RCRM - National Research Center for Radiation Medicine
'The RCRM came into existence as a direct result of the Chernobyl PP Accident. Operations began October 1st, 1986.'
Radiation Center
Dr. Stepanova
This is Dr. Eugenia I. Stepanova, Professor and Head of the Department of Radiation Pediatrics, Congenital and Hereditary Pathology at the RCRM, Kiev.
On the day of my visit she introduced us to a high school class from the Zytomir Oblast. These kids suffered predominantly from thyroid cancer but also from non-cancer thyroid diseases common among the population of regions affected by the Chernobyl accident.
Radiation Center
People that where exposed to radioactivity at the time of the accident or fell victim in the aftermath of the catastrophic event are treated here at the RCRM in Kiev. Some patients hail from the contaminated regions, some are off-springs from emergency workers sent to the Chernobyl region for clean-up duty after the accident. And others were exposed to radioactivity through contaminated water and food.
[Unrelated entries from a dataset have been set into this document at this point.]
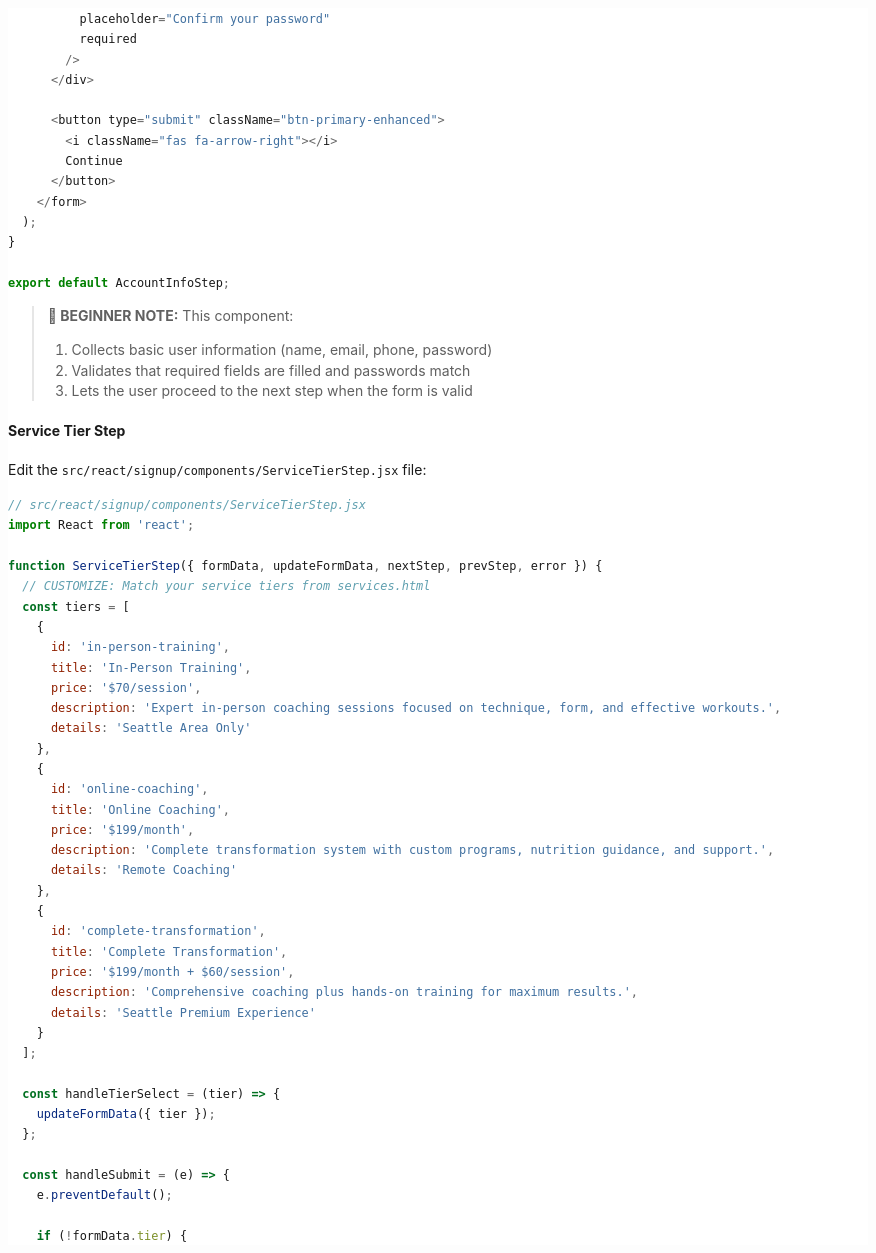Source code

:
 ```javascript
          placeholder="Confirm your password"
          required
        />
      </div>
      
      <button type="submit" className="btn-primary-enhanced">
        <i className="fas fa-arrow-right"></i>
        Continue
      </button>
    </form>
  );
}

export default AccountInfoStep;
```

> **🔰 BEGINNER NOTE:** This component:
> 1. Collects basic user information (name, email, phone, password)
> 2. Validates that required fields are filled and passwords match
> 3. Lets the user proceed to the next step when the form is valid

#### Service Tier Step

Edit the `src/react/signup/components/ServiceTierStep.jsx` file:

```javascript
// src/react/signup/components/ServiceTierStep.jsx
import React from 'react';

function ServiceTierStep({ formData, updateFormData, nextStep, prevStep, error }) {
  // CUSTOMIZE: Match your service tiers from services.html
  const tiers = [
    {
      id: 'in-person-training',
      title: 'In-Person Training',
      price: '$70/session',
      description: 'Expert in-person coaching sessions focused on technique, form, and effective workouts.',
      details: 'Seattle Area Only'
    },
    {
      id: 'online-coaching',
      title: 'Online Coaching',
      price: '$199/month',
      description: 'Complete transformation system with custom programs, nutrition guidance, and support.',
      details: 'Remote Coaching'
    },
    {
      id: 'complete-transformation',
      title: 'Complete Transformation',
      price: '$199/month + $60/session',
      description: 'Comprehensive coaching plus hands-on training for maximum results.',
      details: 'Seattle Premium Experience'
    }
  ];
  
  const handleTierSelect = (tier) => {
    updateFormData({ tier });
  };
  
  const handleSubmit = (e) => {
    e.preventDefault();
    
    if (!formData.tier) {
```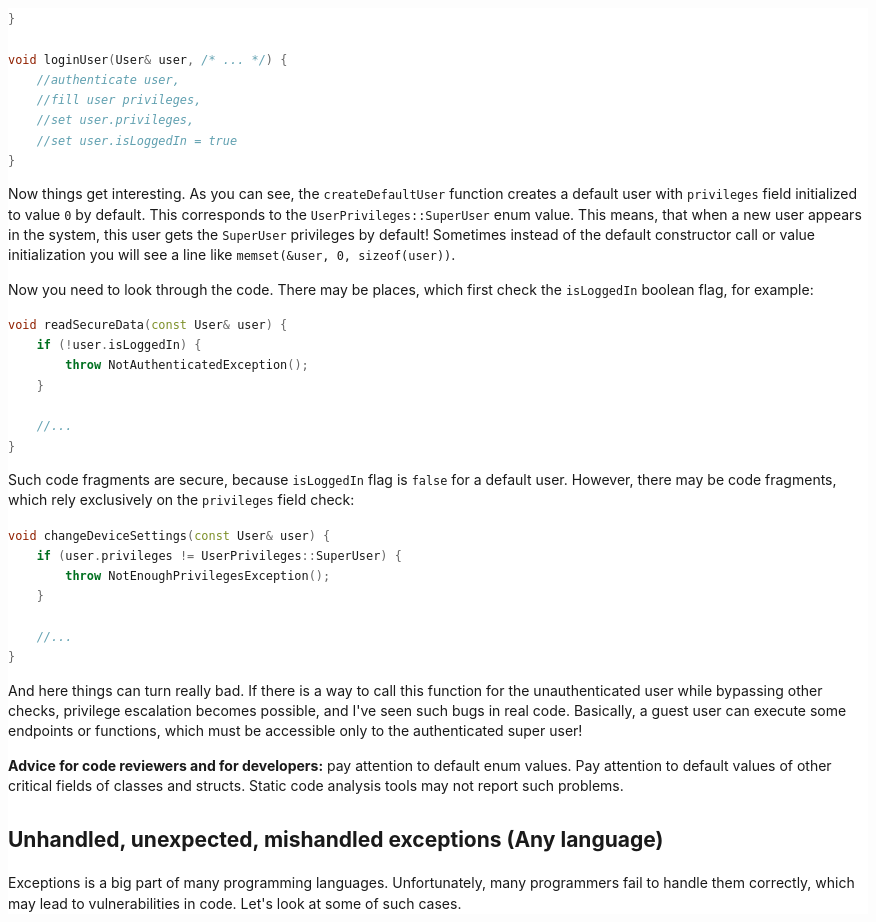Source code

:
 ```cpp
}

void loginUser(User& user, /* ... */) {
    //authenticate user,
    //fill user privileges,
    //set user.privileges,
    //set user.isLoggedIn = true
}
```
Now things get interesting. As you can see, the `createDefaultUser` function creates a default user with `privileges` field initialized to value `0` by default. This corresponds to the `UserPrivileges::SuperUser` enum value. This means, that when a new user appears in the system, this user gets the `SuperUser` privileges by default! Sometimes instead of the default constructor call or value initialization you will see a line like `memset(&user, 0, sizeof(user))`. 

Now you need to look through the code. There may be places, which first check the `isLoggedIn` boolean flag, for example:
```cpp
void readSecureData(const User& user) {
    if (!user.isLoggedIn) {
        throw NotAuthenticatedException();
    }
    
    //...
}
```
Such code fragments are secure, because `isLoggedIn` flag is `false` for a default user. However, there may be code fragments, which rely exclusively on the `privileges` field check:
```cpp
void changeDeviceSettings(const User& user) {
    if (user.privileges != UserPrivileges::SuperUser) {
        throw NotEnoughPrivilegesException();
    }
    
    //...
}
```
And here things can turn really bad. If there is a way to call this function for the unauthenticated user while bypassing other checks, privilege escalation becomes possible, and I've seen such bugs in real code. Basically, a guest user can execute some endpoints or functions, which must be accessible only to the authenticated super user!

**Advice for code reviewers and for developers:** pay attention to default enum values. Pay attention to default values of other critical fields of classes and structs. Static code analysis tools may not report such problems.

<a name="unhandled-unexpected-mishandled-exceptions"></a>
## Unhandled, unexpected, mishandled exceptions (Any language)
Exceptions is a big part of many programming languages. Unfortunately, many programmers fail to handle them correctly, which may lead to vulnerabilities in code. Let's look at some of such cases.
There is also a RCRM in Minsk, Belarus, as that country suffered the greatest portion of the nuclear fallout. 70% of the radioactive particles emitted by Chernobyl reactor during the accident ended in Belarusian territory, specifically in the Gomel region. I inquired as to how closely those two Radiation Centers were collaborating with each other. “Not at all” was the surprising answer. But the RCRM in Kiev was exchanging data and information with its counterpart in Hiroshima and Nagasaki in an effort to treat and heal their radiated patients.
Radiation Center
Dr. Larysa Ananivna Yanovych
Dr. Yanovych is the Head of International Relations at the Policlinic of Radiation Registry at the Scientific Center for Radiation Medicine, Academy of Medical Sciences of Ukraine. She had been instrumental in granting us access to the RCRM.
Dr. Anver Djarovych Hasanov
Dr. Hasanov is the Deputy Head Doctor of the Policlinic of Radiation Registry at the Scientific Center for Radiation Medicine, Academy of Medical Sciences of Ukraine. He was kind enough to show us around the facility and helped us interviewing Liquidators in the various examination rooms.
Radiation Center
Mischa, Liquidtor
Mischa was a so-called ‘Liquidator’. Liquidators were the civil and military personnel who were called upon to deal with consequences of the 1986 Chernobyl nuclear disaster. Their primary tasks included radiation containment and clean-up efforts of radioactive fall-out in and around the damaged reactors.
Mischa, a truck driver by trade, was in his late fourties and had been receiving treatment at the RCRM since 2006. His speech was interrupted by a light stammer, his left eye did not move in synch with the other. His legs were shaking off and on. His mannerisms, however, were larger than life, he told stories big and small, always with a twinkle in his eyes.
And the best story went as follows: Back in 1986 Mischa lived outside Chernobyl and drove a truck for a local meat company. When the accident occurred he stayed back inside the zone to get the lifestock off the pastures to the meat plant where it was slaughtered immediately. He speaks in Russian and places one word deliberately upon the next. As he reaches the end of his story, his face suddenly lights up. I listen with fascination even tough i don’t speak Russian. All I can make out is the word “Leningrad”. I look at Mischa and he grins from ear to ear. My associate Olenka bursts into loud laughter before she translates: “I drove the truck with the livestock to the plant. There all the cows got killed. Then their remains were turned into ground meat. And the ground meat was then immediately shipped to Leningrad.” His smirk suggested some form of retribution against the Soviets as if to suggest: You got us into this mess, now we ship you a very special meal in return.
Later, his doctor told us that his health was failing. He suffered from leukaemia and the prognosis was grim.